**PROBLEM STATEMENT:**
Scan the records below for the word "Nous" and give only the number of lines that hold it.

--*--

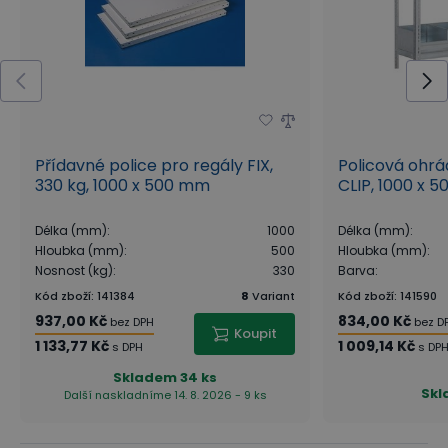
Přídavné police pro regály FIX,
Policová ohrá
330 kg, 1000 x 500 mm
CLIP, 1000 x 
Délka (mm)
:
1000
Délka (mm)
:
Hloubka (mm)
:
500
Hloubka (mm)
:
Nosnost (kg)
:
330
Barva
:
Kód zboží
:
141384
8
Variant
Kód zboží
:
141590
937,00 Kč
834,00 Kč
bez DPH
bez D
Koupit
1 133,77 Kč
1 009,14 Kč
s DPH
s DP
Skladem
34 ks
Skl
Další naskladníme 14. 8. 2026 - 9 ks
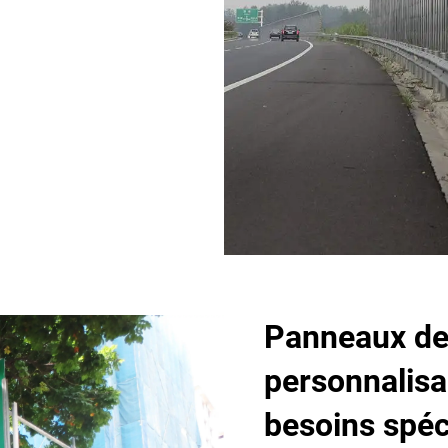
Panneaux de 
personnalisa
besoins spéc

--*--

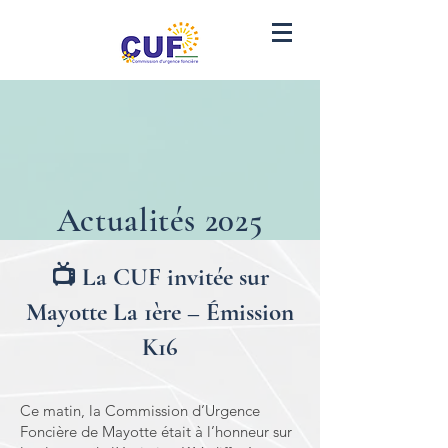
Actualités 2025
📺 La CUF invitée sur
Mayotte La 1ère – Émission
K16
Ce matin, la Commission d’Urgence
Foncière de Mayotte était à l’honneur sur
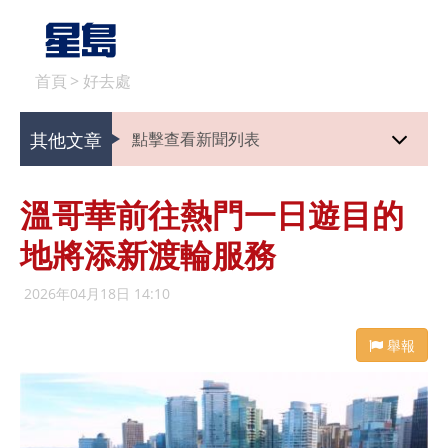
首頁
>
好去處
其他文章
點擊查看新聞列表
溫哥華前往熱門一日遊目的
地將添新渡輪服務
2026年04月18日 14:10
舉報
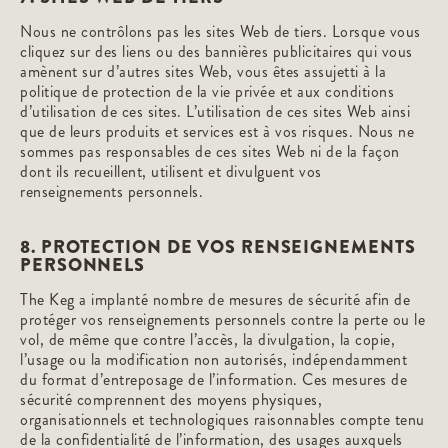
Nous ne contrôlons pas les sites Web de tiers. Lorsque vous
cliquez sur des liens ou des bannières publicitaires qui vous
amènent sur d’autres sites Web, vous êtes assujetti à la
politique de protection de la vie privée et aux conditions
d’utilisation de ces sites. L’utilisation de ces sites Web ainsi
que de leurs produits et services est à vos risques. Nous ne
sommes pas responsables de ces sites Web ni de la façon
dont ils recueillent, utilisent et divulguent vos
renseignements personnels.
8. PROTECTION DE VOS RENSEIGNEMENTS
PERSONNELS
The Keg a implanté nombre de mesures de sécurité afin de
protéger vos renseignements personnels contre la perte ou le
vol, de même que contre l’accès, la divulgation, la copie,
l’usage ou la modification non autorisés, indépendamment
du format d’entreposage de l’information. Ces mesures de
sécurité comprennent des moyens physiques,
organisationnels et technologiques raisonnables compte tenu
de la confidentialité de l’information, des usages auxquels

--*--

**OUTPUT FOR THIS TASK:**
2